*** Begin section ***
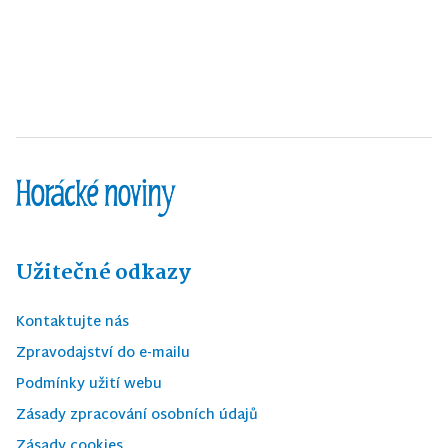
Užitečné odkazy
Kontaktujte nás
Zpravodajství do e-mailu
Podmínky užití webu
Zásady zpracování osobních údajů
Zásady cookies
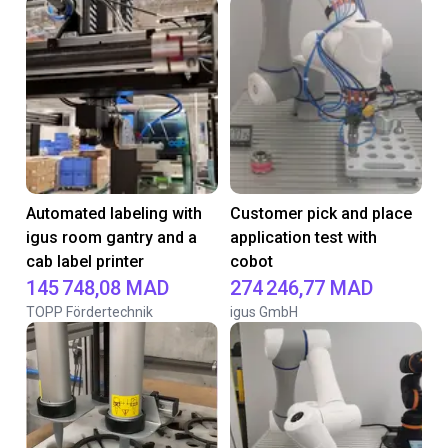
Automated labeling with
Customer pick and place
igus room gantry and a
application test with
cab label printer
cobot
145 748,08 MAD
274 246,77 MAD
TOPP Fördertechnik
igus GmbH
*** End section ***
§ Prompt
Every line of the listing that holds "with" should be found and copied.

§ The completed task
Automated labeling with
application test with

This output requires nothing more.